At the conclusion of the Gateway Arch National Park redesign, the Gateway Arch Park Foundation began prioritizing the same east wall of downtown that had been the priority for the same reason back in the 1960s. The quest to redevelop the Millennium site again was almost always going to entail demolition, given the inflexible purpose-built design and auto-centric site plan. However the announcement in February 2025 that the Baltimore-based Cordish Companies was proposing a $670-million mixed-use site design, including a very tall residential high-rise overlooking the Arch, exceeded the scale that many anticipated.
Here, 1963 and 2025 collided again. The same Land Clearance for Redevelopment Authority (LCRA) that had led blighting and land acquisition in the 1960s designated Cordish as redeveloper in 2025. Once again, St. Louis could not generate the capital to seal the deal and an out-of-town party had to step in. In September, the Board of Aldermen approved a Chapter 99 redevelopment bill granting the LCRA eminent domain powers. The Gateway Arch Park Foundation, however, stepped in and purchased the site and began demolition, reprising the Civic Center Redevelopment Corporation’s role. Notably, the final bill passed removed Cordish’s initial request for a 20-year tax abatement of 90% of the assessed improvements of their plan – for now.
The redevelopment study prepared by PGAV for Cordish, submitted to LCRA and the Board of Aldermen, also echoes the past. PGAV’s document claims: “The redevelopment should be as much a civic endeavor as a real estate investment.” Later in the same document, PGAV proclaims that a new building on the site offers the opportunity to “redefine the city skyline.” This recalls an August 13, 1963 St. Louis Globe-Democrat spread of new Arch-facing downtown projects entitled “Changing Skyline.”

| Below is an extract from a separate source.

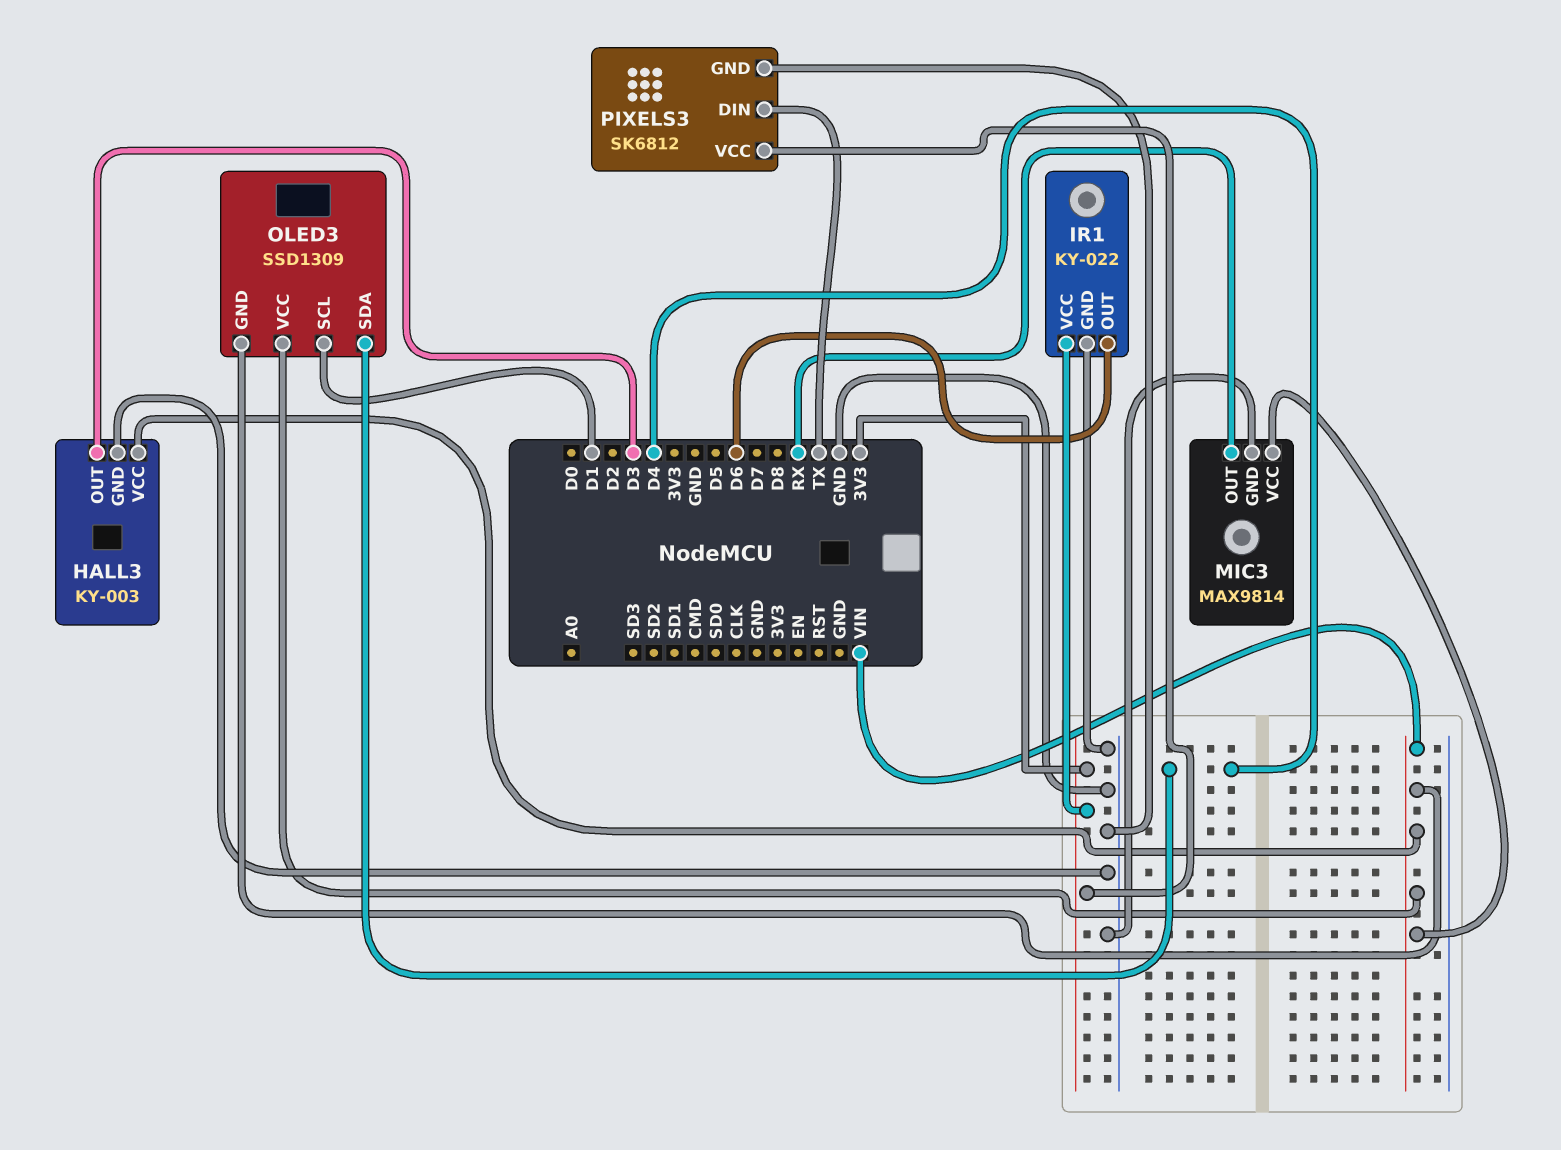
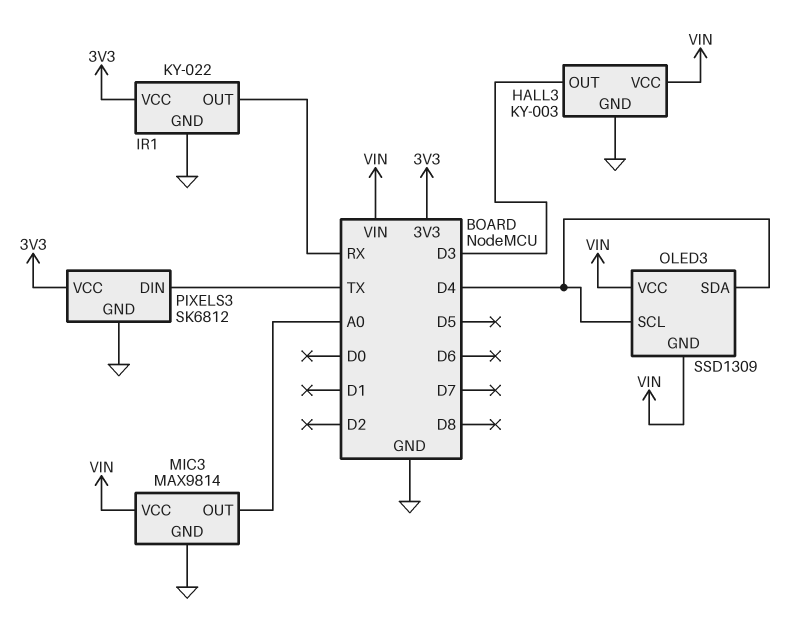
IR1 pin OUT: D6 -> RX
MIC3 pin OUT: RX -> A0
OLED3 pin SCL: D1 -> D4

Curiously, the PGAV blighting study accompanying the redevelopment study relies on the Wall Street Journal’s controversial April 9, 2024 article, “The Real Estate Nightmare Unfolding in Downtown St. Louis, which proclaims that downtown shows signs of a “doom loop.” According to the study’s authors, the Wall Street Journal article is evidence that more redevelopment is needed to alleviate the doom loop. This writer wonders if the leaders of the Gateway Arch Park Foundation or the 13 members of the Board of Aldermen who voted for the Millennium Hotel redevelopment agreement would publicly express their agreement with the “doom loop” diagnosis, which civic leaders loudly dismissed as falsehood – despite its positive citation in a downtown redevelopment ordinance.
Perhaps there is no grand lesson in the recurrence of history at the Millennium Hotel site, and certainly no need to point out the reality that the City of St. Louis’ fortunes are worse off than they were in 1963. Both Mayor Cara Spencer and her predecessor Mayor Tishaura Jones favored Cordish’s generous tax abatement request, with each arguing the situation is a matter of civic priority. This was a rare concord around policy in this year’s acrimonious mayor race.
So after sixty years, the same argument is being made about the same site for the same reasons. St. Louis’ urban renewal past may not be repeating itself, but the past and present are quite loudly rhyming. One can only hope that the future will not.